* What you should do *
From the records, return each line that has the word "CROSS" in it.

--- Given information ---

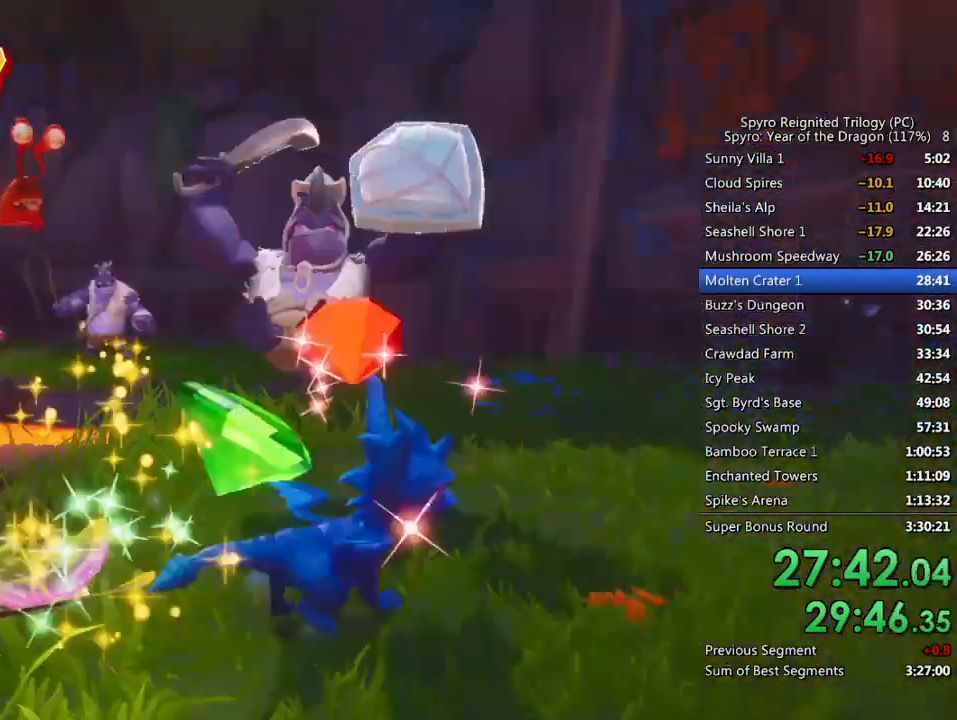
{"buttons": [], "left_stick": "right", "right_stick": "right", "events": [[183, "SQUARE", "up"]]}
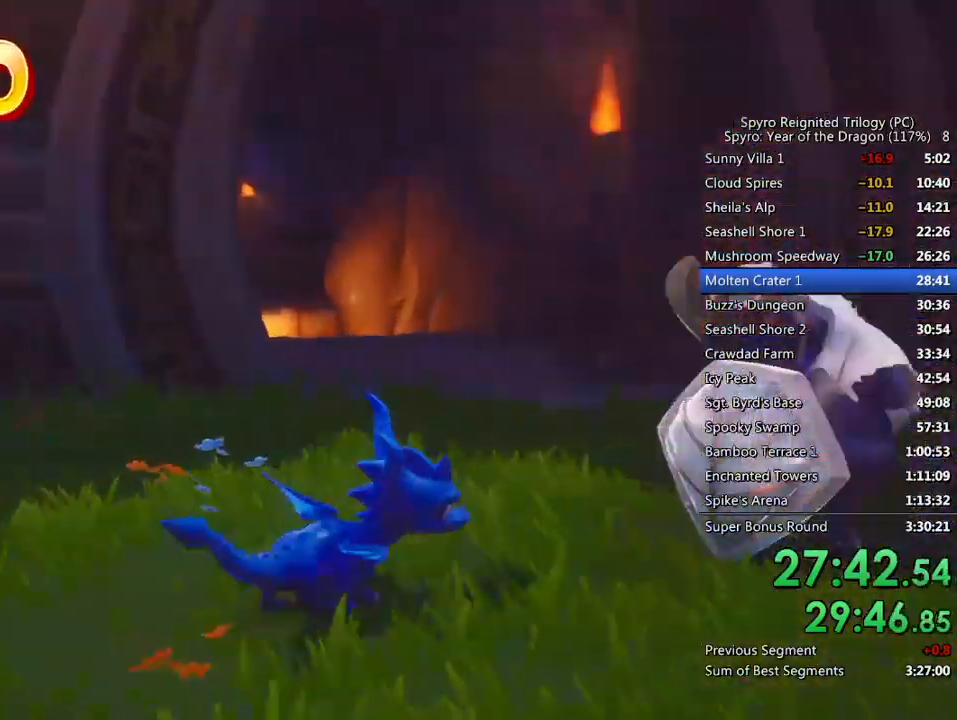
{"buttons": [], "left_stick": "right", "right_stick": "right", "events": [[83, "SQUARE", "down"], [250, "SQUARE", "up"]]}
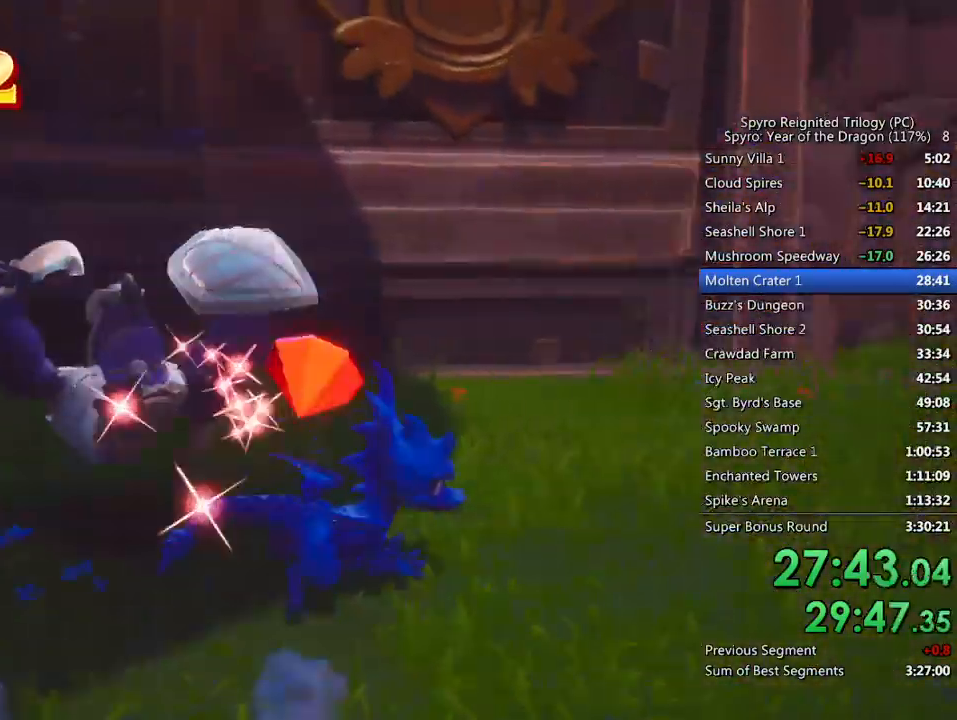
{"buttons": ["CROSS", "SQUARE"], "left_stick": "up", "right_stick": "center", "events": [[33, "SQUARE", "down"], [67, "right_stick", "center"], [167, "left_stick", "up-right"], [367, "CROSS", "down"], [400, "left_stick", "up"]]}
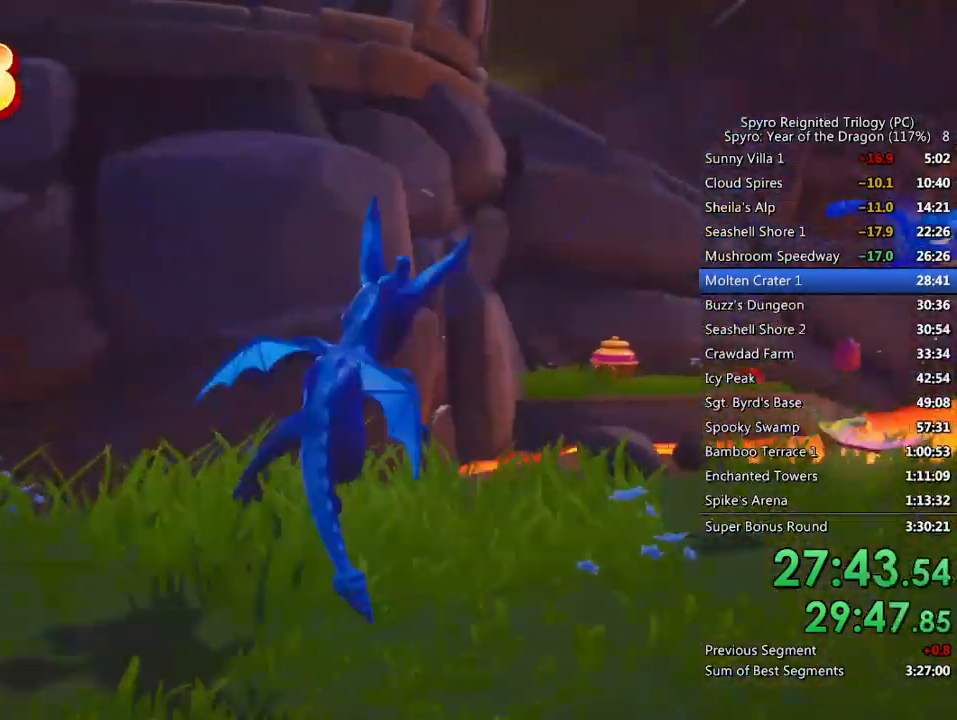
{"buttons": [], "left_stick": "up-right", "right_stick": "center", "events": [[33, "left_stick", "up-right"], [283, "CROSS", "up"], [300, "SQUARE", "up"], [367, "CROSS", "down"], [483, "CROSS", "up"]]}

---
--- Given information ---

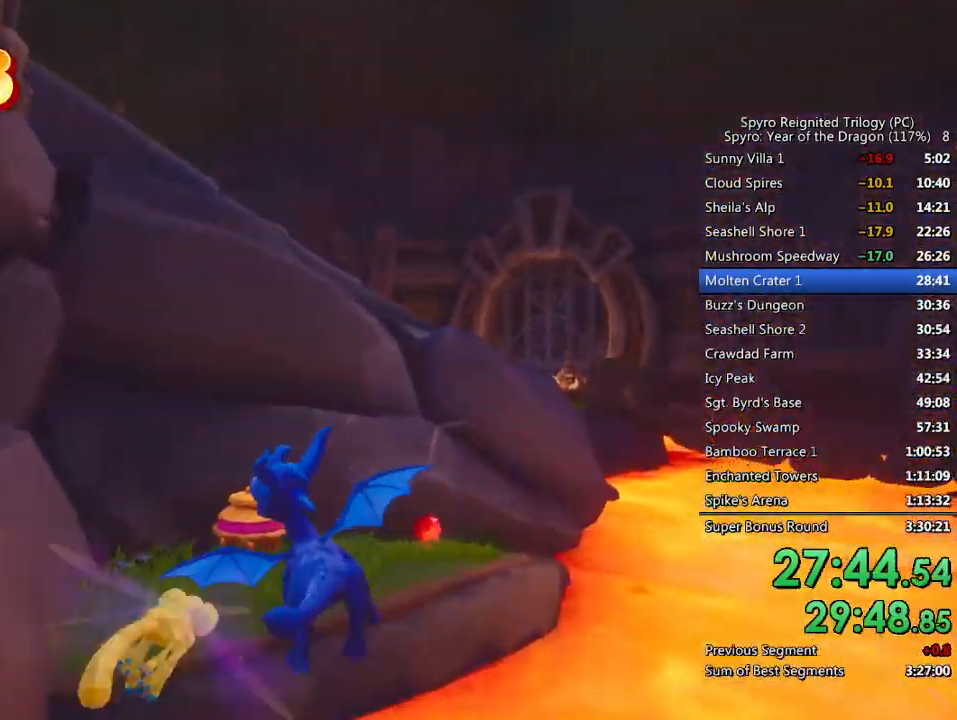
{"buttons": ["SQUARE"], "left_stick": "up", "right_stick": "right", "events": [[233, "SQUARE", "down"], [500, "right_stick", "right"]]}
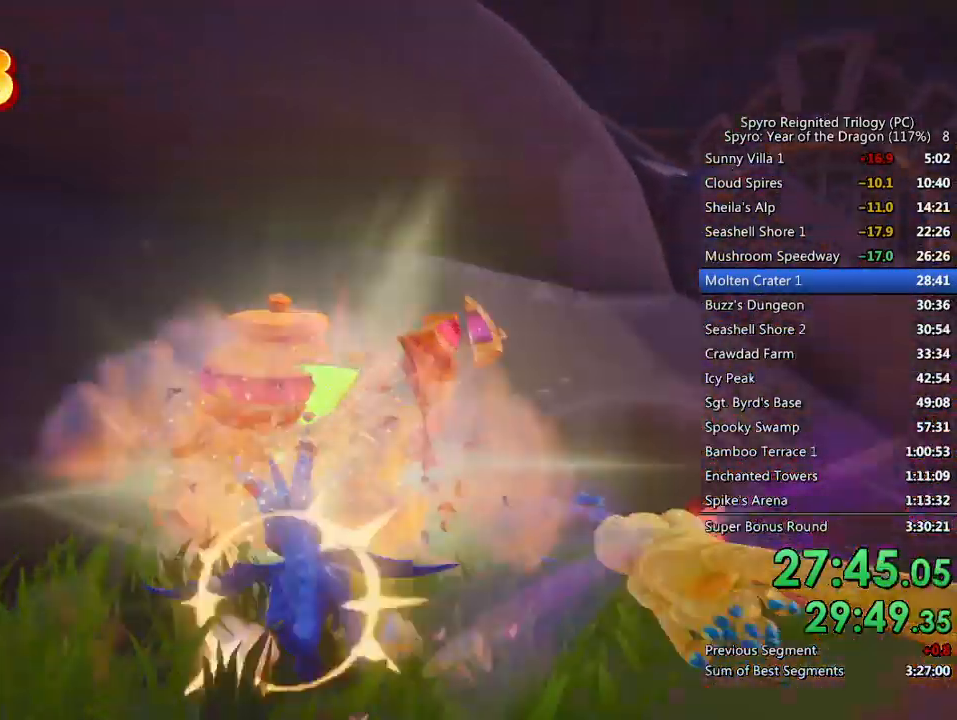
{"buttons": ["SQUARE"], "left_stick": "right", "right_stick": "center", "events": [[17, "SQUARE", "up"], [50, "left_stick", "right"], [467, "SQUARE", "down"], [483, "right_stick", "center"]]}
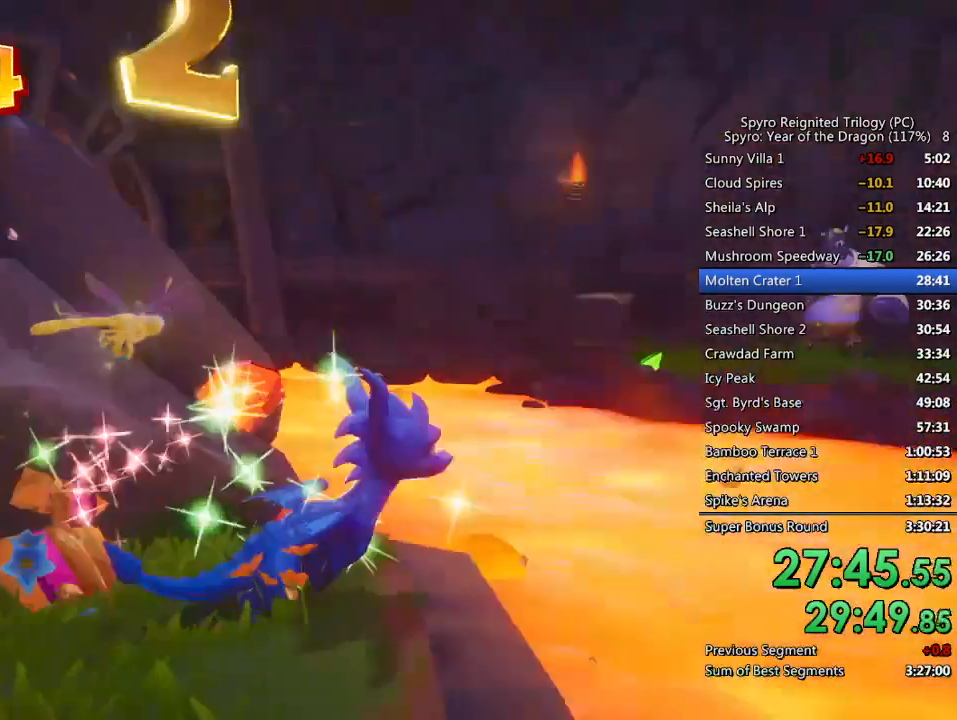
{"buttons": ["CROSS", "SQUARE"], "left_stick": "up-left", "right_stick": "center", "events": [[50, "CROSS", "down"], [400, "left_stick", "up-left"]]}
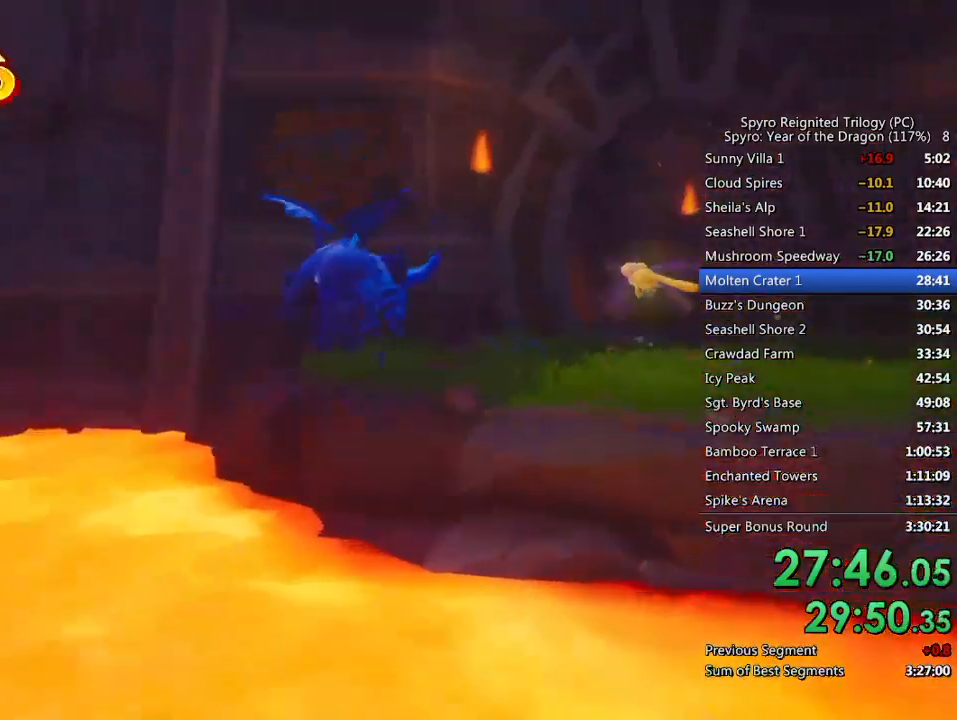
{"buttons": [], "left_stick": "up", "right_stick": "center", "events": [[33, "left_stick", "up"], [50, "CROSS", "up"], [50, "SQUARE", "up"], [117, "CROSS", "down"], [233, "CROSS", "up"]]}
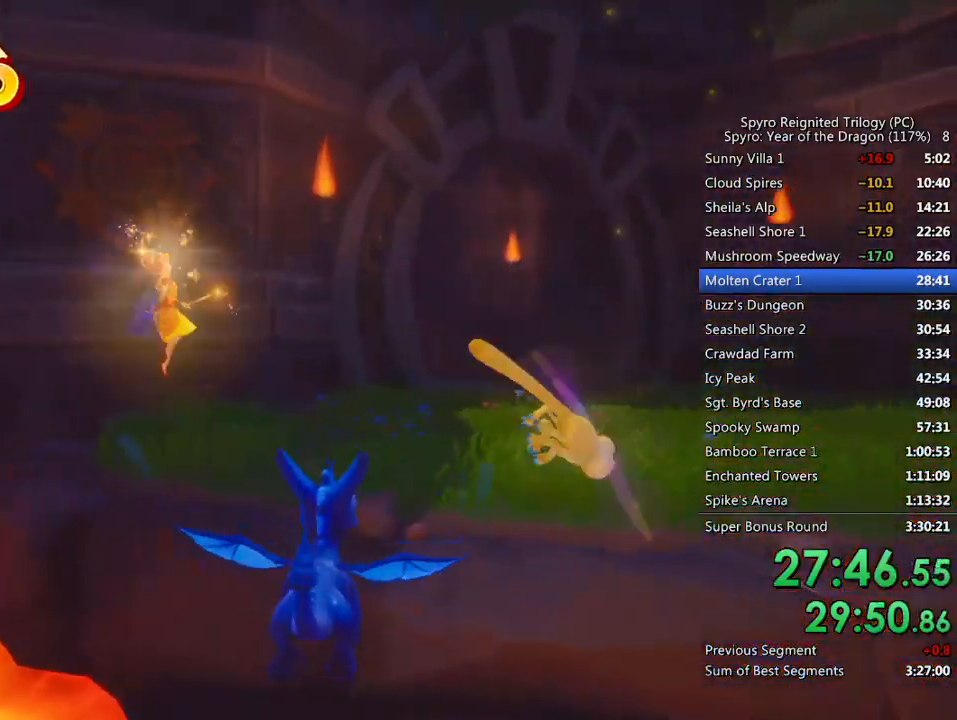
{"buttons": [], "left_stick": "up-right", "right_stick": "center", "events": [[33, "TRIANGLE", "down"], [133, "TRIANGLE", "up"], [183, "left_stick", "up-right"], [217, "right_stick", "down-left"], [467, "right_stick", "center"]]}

---
--- Given information ---

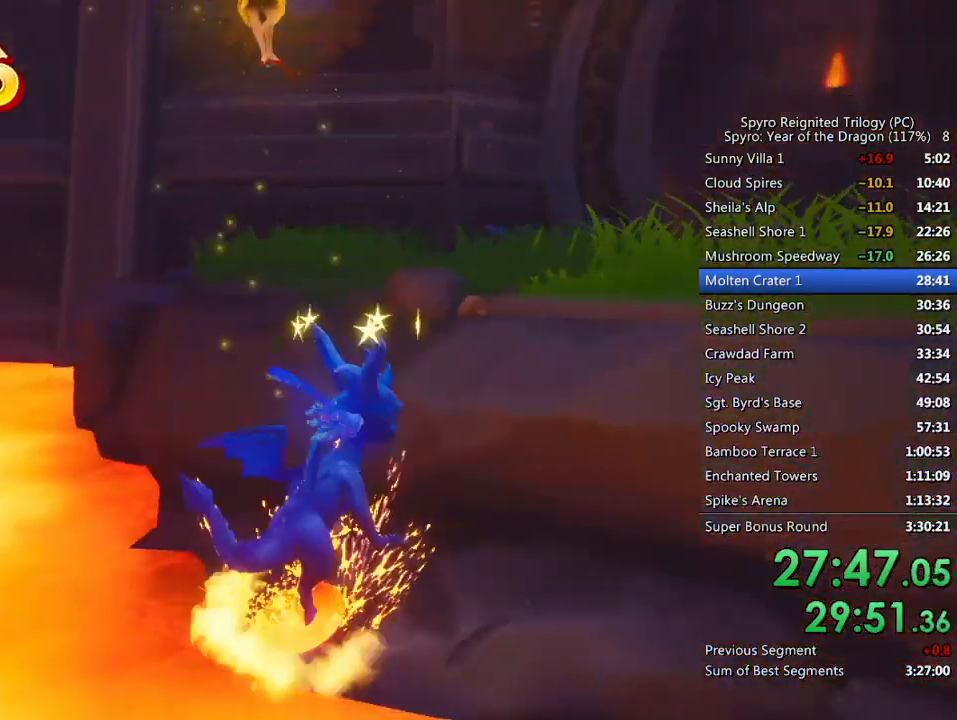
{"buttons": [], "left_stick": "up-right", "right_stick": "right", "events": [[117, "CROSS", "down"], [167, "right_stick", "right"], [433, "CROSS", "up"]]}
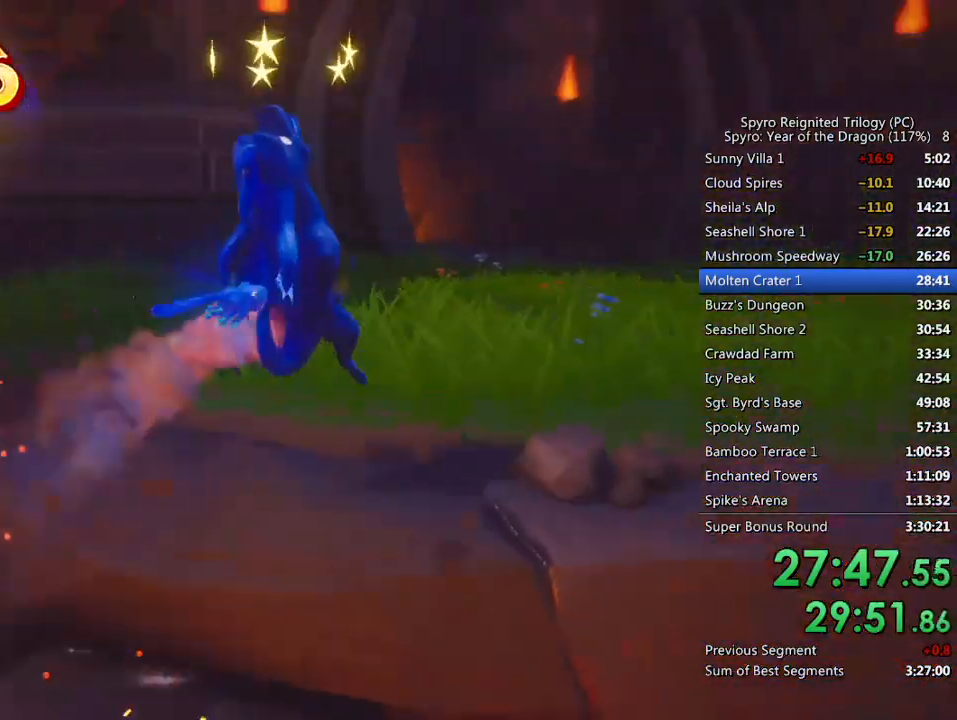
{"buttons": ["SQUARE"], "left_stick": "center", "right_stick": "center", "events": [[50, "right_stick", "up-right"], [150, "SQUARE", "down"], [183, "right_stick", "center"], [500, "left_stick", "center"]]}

---

* Answer for the task *
{"buttons": ["CROSS", "SQUARE"], "left_stick": "up", "right_stick": "center", "events": [[33, "SQUARE", "down"], [67, "right_stick", "center"], [167, "left_stick", "up-right"], [367, "CROSS", "down"], [400, "left_stick", "up"]]}
{"buttons": [], "left_stick": "up-right", "right_stick": "center", "events": [[33, "left_stick", "up-right"], [283, "CROSS", "up"], [300, "SQUARE", "up"], [367, "CROSS", "down"], [483, "CROSS", "up"]]}
{"buttons": ["CROSS", "SQUARE"], "left_stick": "up-left", "right_stick": "center", "events": [[50, "CROSS", "down"], [400, "left_stick", "up-left"]]}
{"buttons": [], "left_stick": "up", "right_stick": "center", "events": [[33, "left_stick", "up"], [50, "CROSS", "up"], [50, "SQUARE", "up"], [117, "CROSS", "down"], [233, "CROSS", "up"]]}
{"buttons": [], "left_stick": "up-right", "right_stick": "right", "events": [[117, "CROSS", "down"], [167, "right_stick", "right"], [433, "CROSS", "up"]]}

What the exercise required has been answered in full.